Hanya di tahun 2019 ini rasa-rasanya menjadi puasa yang semestinya secara khidmat dijalankan seluruh umat muslim, tetapi diramaikan oleh kasus kekerasan politik yang menggelinding di jalanan.
Aksi yang membuat ricuh pada 22 Mei lalu, semakin menguak banyak hal yang memang menjalankan praktik kekerasan politik secara terang-terangan.
Mencuatnya sederet nama tokoh nasional yang dijadikan target pembunuhan oleh sekelompok orang, jelas erat kaitannya dengan suatu kepentingan politik. Pemilu 2019, ternyata menyisakan bola panas demokrasi yang kemudian dimanfaatkan segelintir orang demi tujuan-tujuan kekuasaan.
Parahnya, aksi kekerasan ini justru didisain secara terencana di saat puasa, padahal puasa sendiri bagi umat muslim merupakan aktivitas menahan dan mengendalikan diri dari segala hal yang tidak bermanfaat, terlebih mengganggu atau merusak.
Uniknya, mereka yang kemudian terindikasi makar, justru merupakan orang-orang yang sejauh ini dipandang publik sebagai muslim yang taat, atau paling tidak, secara terbuka menyatakan identitas politiknya kental nuansa agama. Pengacara kesohor yang selalu diidentikkan dengan "pembela umat Islam", Eggi Sudjana, justru "dirumahkan" akibat hasutannya dalam suatu acara mengajak massa berbuat makar.
Kebenciannya terhadap aparat pemerintah, sepertinya tak dapat lagi dikendalikan, sehingga nilai puasa yang seharusnya mengental dalam diri setiap muslim, justru meleleh. Eggi seolah masuk perangkap yang ia buat sendiri, sebagai ahli hukum namun terjerat kasus hukum.

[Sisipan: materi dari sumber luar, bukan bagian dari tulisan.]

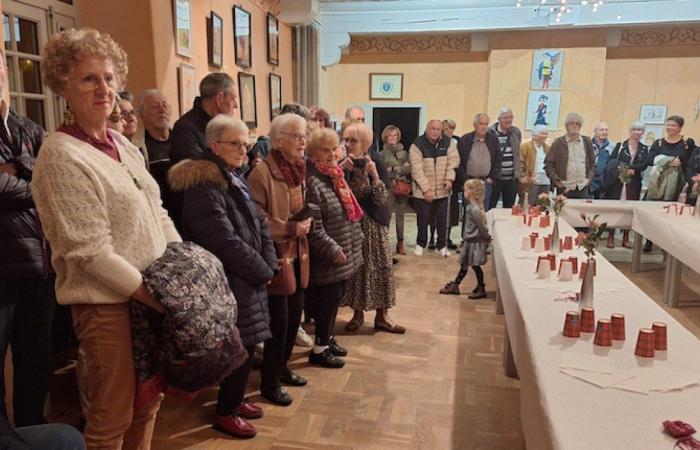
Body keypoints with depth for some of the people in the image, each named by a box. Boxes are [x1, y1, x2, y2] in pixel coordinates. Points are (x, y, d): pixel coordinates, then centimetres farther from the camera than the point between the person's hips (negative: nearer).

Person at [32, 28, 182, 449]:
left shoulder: (124, 144, 10)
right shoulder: (60, 155, -14)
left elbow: (156, 212, 13)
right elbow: (89, 250, -19)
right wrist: (147, 291, -16)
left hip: (153, 292, 7)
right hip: (107, 302, -7)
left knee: (148, 401, 20)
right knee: (113, 415, 8)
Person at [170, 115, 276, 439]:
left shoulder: (236, 181, 13)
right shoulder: (203, 186, -18)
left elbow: (260, 226, 13)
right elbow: (226, 242, -23)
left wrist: (268, 266, -1)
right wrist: (263, 271, -13)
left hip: (248, 279, 9)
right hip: (229, 283, -9)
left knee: (246, 346, 16)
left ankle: (234, 400, 35)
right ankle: (225, 412, 20)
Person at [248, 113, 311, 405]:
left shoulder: (299, 169, 9)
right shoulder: (262, 172, -16)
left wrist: (306, 222, 6)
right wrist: (291, 228, -19)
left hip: (297, 253, 8)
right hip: (275, 256, -8)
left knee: (295, 314, 15)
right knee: (279, 319, 0)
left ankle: (282, 367, 35)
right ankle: (269, 382, 17)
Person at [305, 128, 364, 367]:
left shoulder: (335, 175, 10)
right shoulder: (311, 181, -19)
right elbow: (314, 227, -24)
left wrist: (357, 239, 15)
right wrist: (334, 250, -20)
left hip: (346, 253, 9)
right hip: (328, 257, -9)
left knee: (336, 297, 17)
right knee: (328, 299, 1)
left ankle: (327, 338, 34)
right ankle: (319, 349, 17)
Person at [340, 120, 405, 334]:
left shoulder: (375, 164, -5)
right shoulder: (342, 165, -2)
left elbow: (381, 200, -12)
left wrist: (374, 175, -24)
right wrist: (341, 169, -22)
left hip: (373, 224, 0)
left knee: (380, 267, 3)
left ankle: (382, 316, 15)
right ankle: (358, 313, 21)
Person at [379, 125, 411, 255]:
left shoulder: (404, 152, 11)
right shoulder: (382, 153, 2)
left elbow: (409, 168, 1)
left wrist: (394, 169, -10)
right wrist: (402, 168, -10)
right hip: (389, 187, -3)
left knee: (400, 215, 7)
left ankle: (400, 242, 15)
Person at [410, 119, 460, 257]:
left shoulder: (448, 142, 0)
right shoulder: (417, 145, -12)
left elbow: (453, 161, 0)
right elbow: (417, 169, -16)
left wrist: (449, 178, -15)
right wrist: (426, 189, -18)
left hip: (442, 189, 3)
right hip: (423, 190, -3)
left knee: (443, 219, 9)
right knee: (423, 218, 7)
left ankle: (442, 245, 23)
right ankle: (420, 244, 25)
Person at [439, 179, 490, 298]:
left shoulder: (474, 209, -25)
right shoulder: (470, 206, 5)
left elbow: (482, 226, -19)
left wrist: (487, 238, -7)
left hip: (475, 242, -9)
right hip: (469, 240, 9)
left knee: (475, 265, 3)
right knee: (464, 264, 16)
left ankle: (481, 289, 17)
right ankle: (455, 286, 25)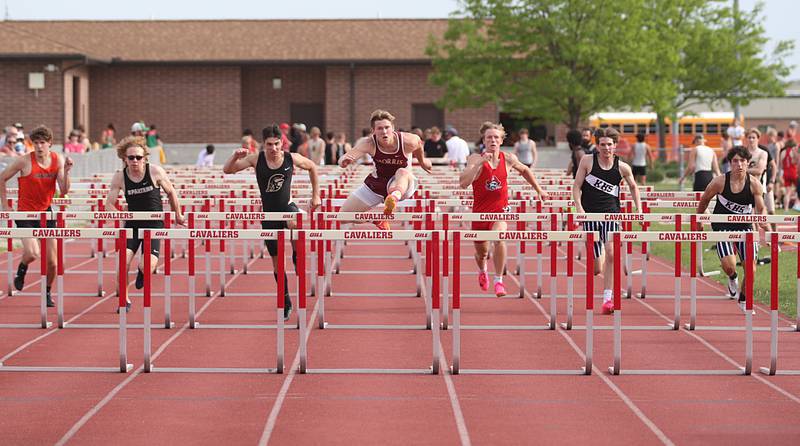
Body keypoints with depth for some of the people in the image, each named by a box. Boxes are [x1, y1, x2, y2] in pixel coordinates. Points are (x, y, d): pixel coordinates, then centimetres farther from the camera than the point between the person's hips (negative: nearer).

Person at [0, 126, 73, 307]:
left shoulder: (58, 160, -4)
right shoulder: (24, 161, -14)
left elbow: (64, 191, -8)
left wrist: (66, 171, -23)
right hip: (25, 213, -4)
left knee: (51, 261, 4)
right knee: (32, 253, -23)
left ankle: (47, 292, 29)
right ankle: (21, 269, 13)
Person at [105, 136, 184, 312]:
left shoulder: (155, 171, -9)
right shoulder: (119, 177, -6)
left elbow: (171, 192, 6)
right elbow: (109, 204, -2)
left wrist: (177, 215, 15)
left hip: (154, 224, -2)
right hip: (132, 224, 2)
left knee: (147, 266, -18)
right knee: (123, 260, -18)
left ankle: (142, 272, 23)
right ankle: (124, 300, 3)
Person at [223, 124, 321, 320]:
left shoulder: (292, 158, -8)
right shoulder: (256, 159, -9)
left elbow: (312, 167, 11)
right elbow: (227, 170, -12)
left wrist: (315, 196, 12)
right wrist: (235, 157, -32)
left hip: (288, 207, -1)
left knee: (295, 224, -40)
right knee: (277, 262, 6)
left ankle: (298, 261, -18)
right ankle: (286, 303, 19)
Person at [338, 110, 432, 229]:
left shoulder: (408, 141, -21)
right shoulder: (369, 144, -23)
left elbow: (418, 145, 4)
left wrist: (422, 161, 22)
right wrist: (344, 161, -63)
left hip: (402, 184, -3)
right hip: (376, 184, 3)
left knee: (403, 172, -39)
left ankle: (395, 196, -72)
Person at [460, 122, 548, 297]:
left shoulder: (508, 159, -4)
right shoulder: (475, 159, -13)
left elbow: (524, 170, 19)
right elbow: (463, 183, -28)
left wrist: (539, 190, 23)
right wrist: (480, 162, -33)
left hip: (501, 210, 0)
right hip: (480, 211, 0)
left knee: (499, 238, -30)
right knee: (482, 252, 14)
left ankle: (498, 281, -18)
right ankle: (482, 271, 52)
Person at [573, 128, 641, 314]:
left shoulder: (622, 168, 2)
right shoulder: (587, 161, -2)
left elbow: (633, 187, 20)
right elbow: (577, 186, 1)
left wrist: (639, 209, 13)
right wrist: (579, 208, -14)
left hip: (611, 214, 0)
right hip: (590, 215, 0)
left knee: (611, 253, -25)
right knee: (596, 268, 0)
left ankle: (607, 298, -18)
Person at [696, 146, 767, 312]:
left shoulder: (754, 183, -11)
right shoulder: (720, 182, -15)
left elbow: (761, 210, -8)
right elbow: (704, 200, 2)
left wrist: (765, 224, -29)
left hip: (745, 226, 2)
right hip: (723, 226, -2)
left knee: (751, 269, -4)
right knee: (729, 266, -20)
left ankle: (744, 300, 25)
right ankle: (732, 278, 20)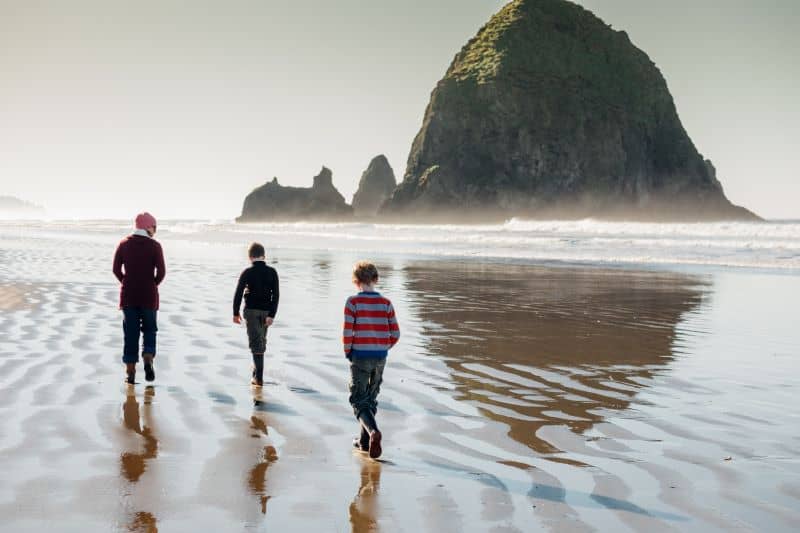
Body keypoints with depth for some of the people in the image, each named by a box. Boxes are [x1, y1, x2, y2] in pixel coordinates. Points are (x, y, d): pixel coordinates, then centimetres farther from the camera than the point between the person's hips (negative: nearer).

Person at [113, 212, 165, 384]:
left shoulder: (124, 244, 3)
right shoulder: (154, 245, -6)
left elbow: (116, 269, 1)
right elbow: (161, 271, -10)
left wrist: (127, 284, 11)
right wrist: (153, 285, 6)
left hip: (128, 295, 2)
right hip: (148, 296, -2)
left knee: (130, 333, 7)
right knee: (149, 330, 13)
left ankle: (130, 373, 6)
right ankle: (148, 362, -8)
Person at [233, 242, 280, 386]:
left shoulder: (247, 272, -8)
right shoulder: (272, 272, -1)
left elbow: (238, 293, -9)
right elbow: (276, 294, -7)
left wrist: (236, 313, 0)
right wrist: (272, 315, -7)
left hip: (251, 310, -3)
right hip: (266, 311, 3)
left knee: (256, 342, -4)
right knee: (262, 341, 19)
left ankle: (259, 377, -12)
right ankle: (257, 371, 32)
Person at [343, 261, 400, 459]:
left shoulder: (353, 302, -10)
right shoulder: (386, 303, 1)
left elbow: (347, 332, -14)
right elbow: (395, 334, -1)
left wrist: (348, 352, 3)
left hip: (360, 356, -4)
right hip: (380, 358, 4)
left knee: (359, 400, 2)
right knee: (371, 398, 18)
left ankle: (373, 431, -23)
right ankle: (365, 441, 24)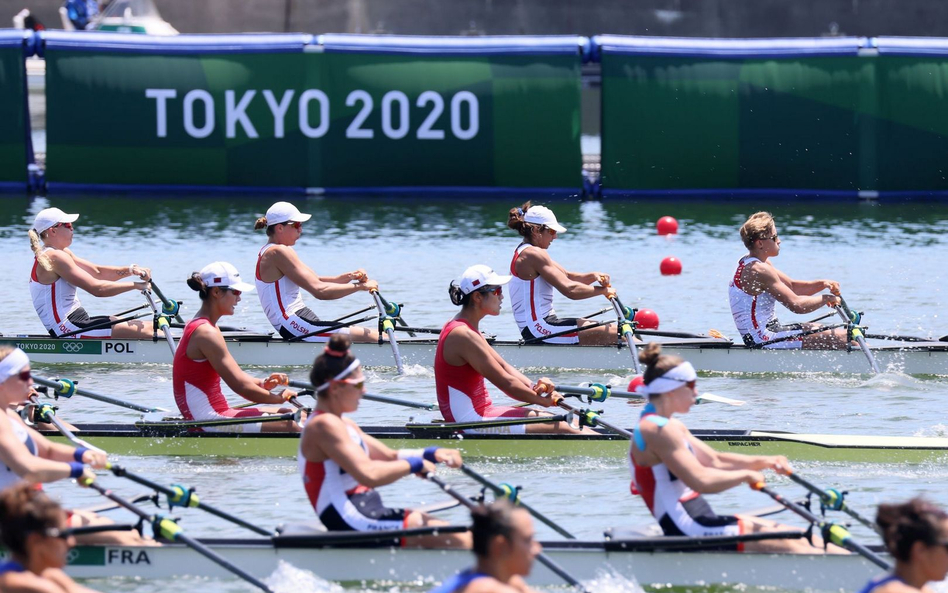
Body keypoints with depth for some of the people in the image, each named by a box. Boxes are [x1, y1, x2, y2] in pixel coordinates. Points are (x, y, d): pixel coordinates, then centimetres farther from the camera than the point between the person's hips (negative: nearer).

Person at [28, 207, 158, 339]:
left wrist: (130, 270, -1)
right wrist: (135, 285, -11)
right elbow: (96, 288, -20)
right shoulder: (55, 257, -16)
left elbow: (97, 272, 15)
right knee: (145, 331, -16)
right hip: (69, 329, -11)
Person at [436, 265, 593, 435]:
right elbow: (506, 383, -18)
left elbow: (504, 367, 12)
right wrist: (543, 400, -6)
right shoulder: (464, 336, -20)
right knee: (559, 428, -11)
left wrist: (534, 387, -5)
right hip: (471, 420, -10)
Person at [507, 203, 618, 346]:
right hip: (540, 330, -11)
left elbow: (568, 276, 17)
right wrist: (602, 290, -9)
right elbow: (569, 289, -23)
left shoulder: (524, 252, 18)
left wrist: (593, 276, -3)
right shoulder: (533, 254, -16)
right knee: (614, 333, -14)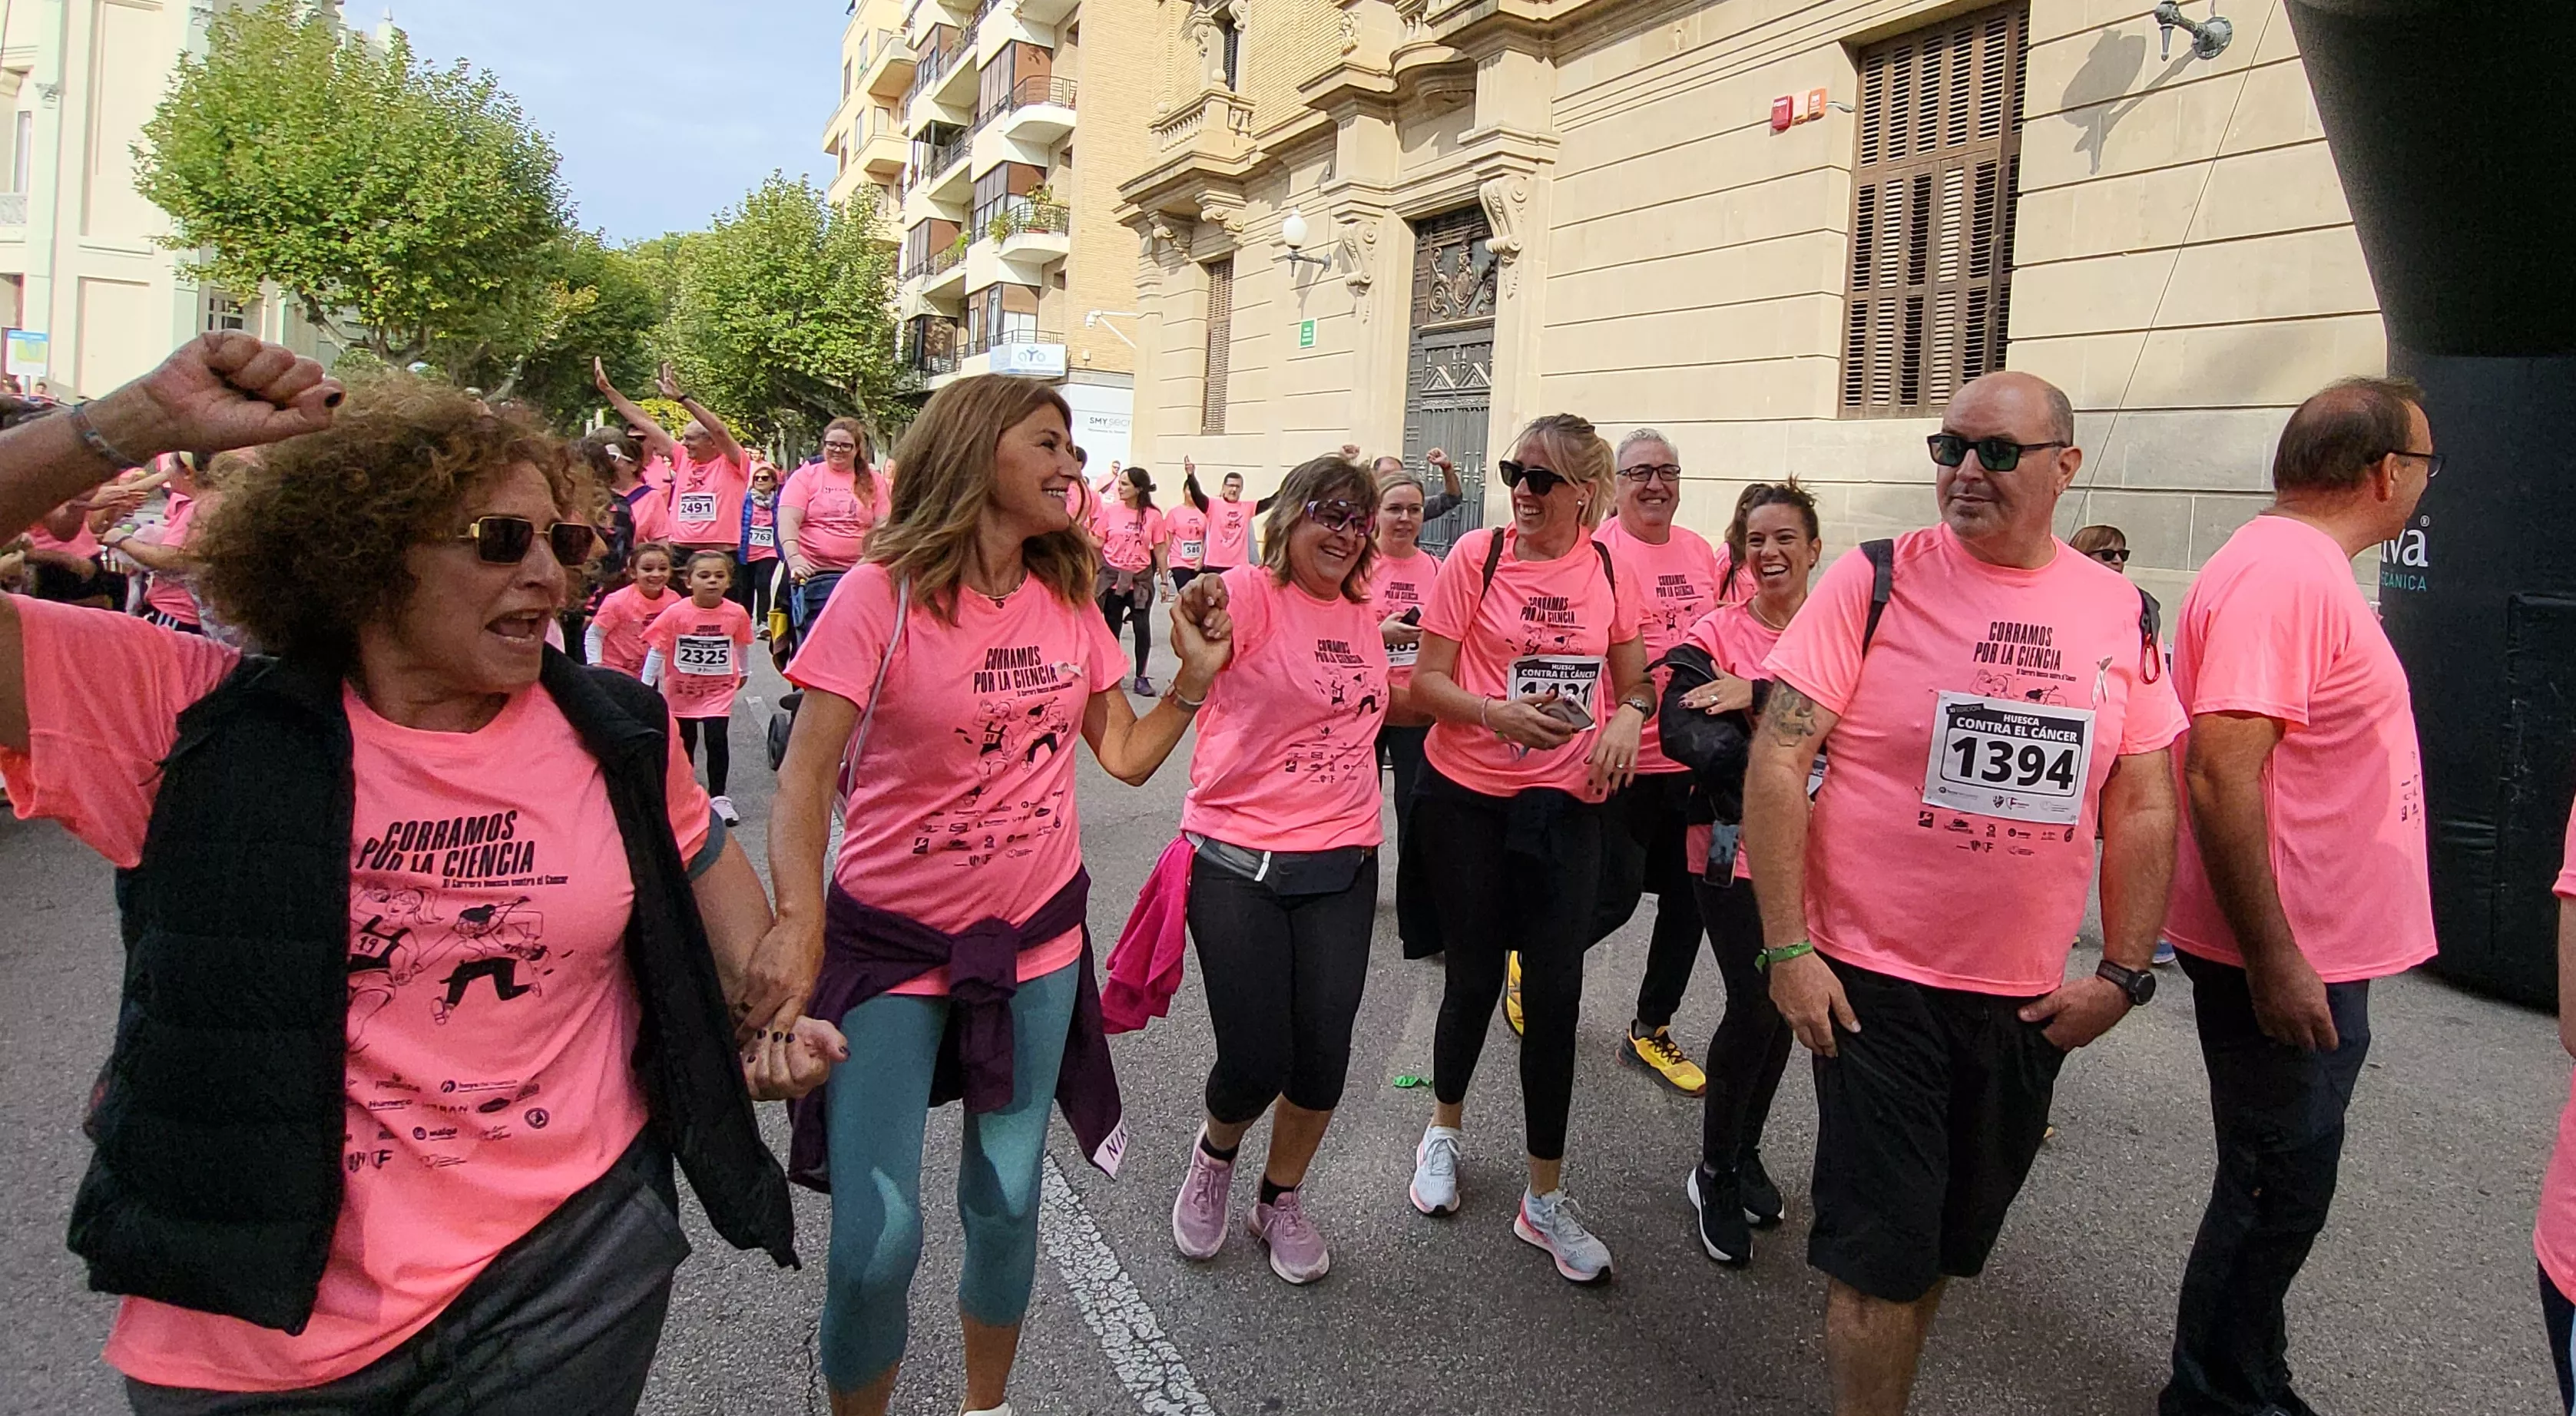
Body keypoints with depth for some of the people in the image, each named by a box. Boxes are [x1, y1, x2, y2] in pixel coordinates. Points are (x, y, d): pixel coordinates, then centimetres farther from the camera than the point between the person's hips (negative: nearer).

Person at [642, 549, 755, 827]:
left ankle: (718, 797, -4)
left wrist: (744, 672, 21)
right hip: (682, 689, 1)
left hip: (719, 689, 0)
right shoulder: (676, 613, -19)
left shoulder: (737, 613, -13)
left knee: (717, 739, -14)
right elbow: (657, 650, -10)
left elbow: (742, 645, 7)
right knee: (684, 741, 16)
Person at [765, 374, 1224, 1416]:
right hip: (892, 941, -4)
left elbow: (1125, 755, 8)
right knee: (877, 1240, -6)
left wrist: (1193, 678, -6)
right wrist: (798, 918, -32)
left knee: (1006, 1207, 12)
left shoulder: (1068, 598, 1)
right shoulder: (884, 593, -14)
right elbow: (805, 776, -18)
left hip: (1036, 938, 4)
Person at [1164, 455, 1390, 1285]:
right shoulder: (1254, 594, -10)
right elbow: (1210, 627, -34)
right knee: (1255, 1063, -4)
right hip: (1238, 862, -5)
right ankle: (1217, 1152, 33)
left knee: (1322, 1054, 5)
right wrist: (1198, 614, -57)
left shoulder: (1362, 616, 9)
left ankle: (1282, 1199, 32)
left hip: (1341, 865, 5)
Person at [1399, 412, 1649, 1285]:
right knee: (1474, 976, 10)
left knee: (1555, 991, -1)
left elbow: (1633, 679, 11)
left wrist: (1627, 718, -11)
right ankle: (1445, 1125, 40)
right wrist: (1496, 712, -26)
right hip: (1467, 797, -1)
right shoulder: (1477, 557, -7)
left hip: (1566, 804, 2)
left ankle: (1545, 1199, 15)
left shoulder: (1608, 569, 1)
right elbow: (1427, 681, -7)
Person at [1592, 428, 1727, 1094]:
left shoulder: (1701, 552, 9)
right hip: (1625, 758, -7)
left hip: (1694, 758, 7)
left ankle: (1650, 1032, 27)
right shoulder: (1601, 552, -11)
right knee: (1616, 895, 0)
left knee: (1686, 899, 12)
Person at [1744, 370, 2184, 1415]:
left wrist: (2125, 973, 4)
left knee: (1950, 1242, 18)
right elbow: (1777, 758, -12)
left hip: (2030, 1001, 4)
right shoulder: (1876, 580, -9)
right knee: (1883, 1250, 1)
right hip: (1876, 982, -4)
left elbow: (2144, 804, 8)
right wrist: (1788, 947, -15)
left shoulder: (2120, 613, 3)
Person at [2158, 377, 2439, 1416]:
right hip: (2288, 959, -10)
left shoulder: (2305, 568, 13)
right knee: (2277, 1192, 3)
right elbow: (2221, 776, -28)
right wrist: (2274, 960, -26)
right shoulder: (2281, 572, -20)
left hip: (2311, 952, 10)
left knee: (2281, 1186, 20)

Aktivitas makar di bulan puasa tidak berhenti pada fenomena Eggi, belakangan malah tersiar kabar seorang purnawirawan jenderal TNI malah diciduk polisi. Kivlan Zen, yang sudah sejak lama muncul menjadi sosok kontroversial di depan publik, memang seringkali menjadi ikon "perlawanan" umat Islam yang secara politik selalu berseberangan dengan pihak pemerintahan.
Sejak suaranya yang lantang dalam berbagai diskusi mengenai "Tragedi PKI", Kivlan semakin moncer dielu-elukan sekelompok orang yang mendidentifikasikan dirinya dengan kekuatan "Islam politik". Namun, ada satu jenderal yang juga sangat dikenal, namun rasa-rasanya belakangan seolah hilang di telan bumi, padahal dia dipromosikan sebagai "jenderal santri" yang cakap memimpin negeri.
Bagi saya, politik kekerasan dalam bentuk apapun, terlebih ada upaya-upaya tersembunyi maupun terang-terangan untuk menggulingkan pemerintahan yang sah, jelas bertentangan dengan undang-undang dan lebih jauh menyalahi dan melanggar aturan-aturan agama Islam. Anehnya, kegiatan ini justru seolah sengaja dijalankan ketika puasa, padahal puasa, adalah satu-satunya ritual yang esensinya mendidik setiap orang untuk tidak memaksakan kehendak.
Tidak hanya itu, Islam secara tegas mengajarkan, "Hai orang-orang yang beriman, taatilah Allah dan taatilah Rasul (Nya), dan para pemimpin di antara kamu" (QS. An-Nisa: 59). Ayat ini sangat jelas mendudukkan para penguasa itu setara dalam hal ketaatannya dengan Allah dan Rasul, sehingga ketaatan kepada pemerintah jelas bagian dari perintah agama, par excellence.
Dengan demikian, jika ada upaya-upaya tertentu yang mendorong kepada suatu aktivitas politik yang didahului dengan upaya membangun kebencian kepada pemerintah lalu berupaya menggulingkannya di tengah jalan, jelas pelanggaran berat baik dari sisi agama maupun kesepakatan politik.